IAPA is recommending that mohels, or ritual circumcisers, use a tube to take the blood from the circumcision wound, preventing direct contact with the infant’s incision.

The rite is not used in most Jewish circumcision ceremonies, but many in the ultra-Orthodox community still adhere to it.

“They’re not after the child’s best interest; they’re against circumcision. They want all parents to stop circumcising their sons, as they did in Germany,” mohel Rabbi Chaim Moshe Weisberg, told Haaretz. “The cases of reported diseases, allegedly originating from the custom are very few — and even then they can’t prove it was actually transferred from the mohel. Only if a parent requests metzitzah b’peh, as people have done for 3,000 years, do we do it at his request. I’m opposed to compulsion. Why do you want to prevent a Jew from Mea Shearim from upholding the traditions of his forefathers, if he knows what the risk is? Why not respect him?”

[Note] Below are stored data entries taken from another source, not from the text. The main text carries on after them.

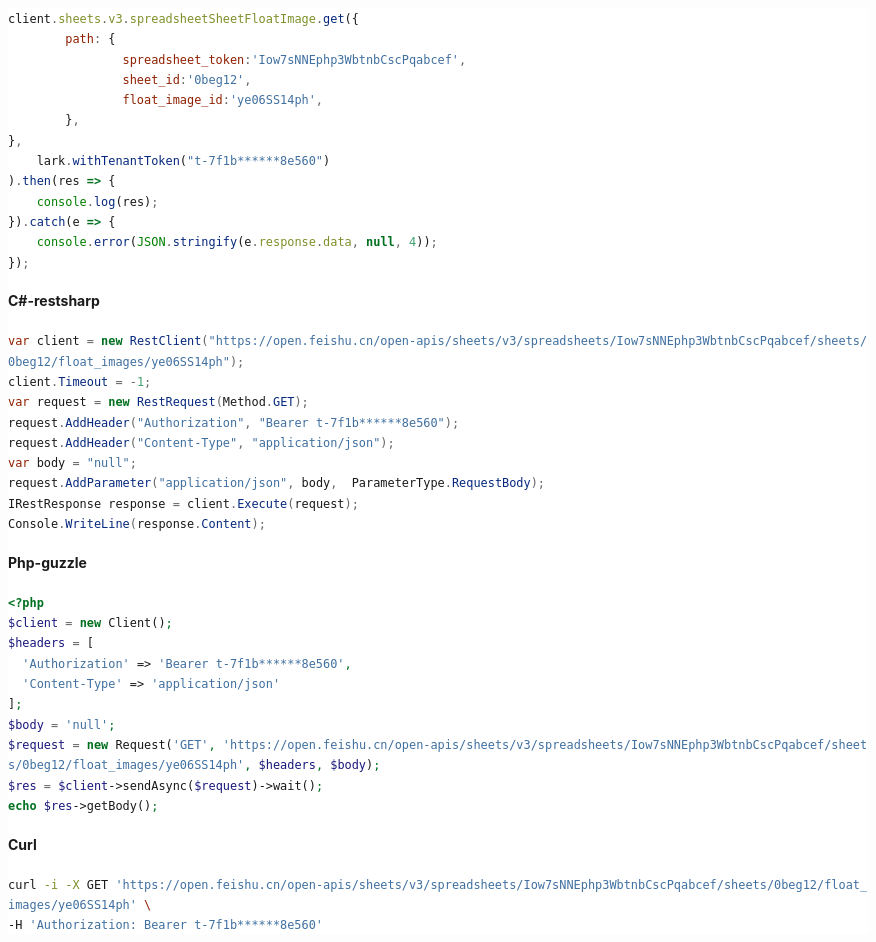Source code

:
 ```javascript
client.sheets.v3.spreadsheetSheetFloatImage.get({
        path: {
                spreadsheet_token:'Iow7sNNEphp3WbtnbCscPqabcef',
                sheet_id:'0beg12',
                float_image_id:'ye06SS14ph',
        },
},
    lark.withTenantToken("t-7f1b******8e560")
).then(res => {
    console.log(res);
}).catch(e => {
    console.error(JSON.stringify(e.response.data, null, 4));
});

```

#### C#-restsharp

```csharp
var client = new RestClient("https://open.feishu.cn/open-apis/sheets/v3/spreadsheets/Iow7sNNEphp3WbtnbCscPqabcef/sheets/0beg12/float_images/ye06SS14ph");
client.Timeout = -1;
var request = new RestRequest(Method.GET);
request.AddHeader("Authorization", "Bearer t-7f1b******8e560");
request.AddHeader("Content-Type", "application/json");
var body = "null";
request.AddParameter("application/json", body,  ParameterType.RequestBody);
IRestResponse response = client.Execute(request);
Console.WriteLine(response.Content);
```

#### Php-guzzle

```php
<?php
$client = new Client();
$headers = [
  'Authorization' => 'Bearer t-7f1b******8e560',
  'Content-Type' => 'application/json'
];
$body = 'null';
$request = new Request('GET', 'https://open.feishu.cn/open-apis/sheets/v3/spreadsheets/Iow7sNNEphp3WbtnbCscPqabcef/sheets/0beg12/float_images/ye06SS14ph', $headers, $body);
$res = $client->sendAsync($request)->wait();
echo $res->getBody();
```

#### Curl

```bash
curl -i -X GET 'https://open.feishu.cn/open-apis/sheets/v3/spreadsheets/Iow7sNNEphp3WbtnbCscPqabcef/sheets/0beg12/float_images/ye06SS14ph' \
-H 'Authorization: Bearer t-7f1b******8e560'
```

The controversy over metzitzah b’peh was reignited in New York March after it came to light that an unidentified infant died Sept. 28 at Brooklyn’s Maimonides Medical Center from “disseminated herpes simplex virus Type 1, complicating ritual circumcision with oral suction,” according to the death certificate,

Health Department investigations of newborns with the herpes virus from 2000 to 2011 have shown that 11 infants contracted the herpes virus when mohels placed their mouths directly on the child’s circumcision wound to draw blood away from the circumcision cut, according to a statement from the department. Ten of the infants were hospitalized, at least two developed brain damage and two babies died.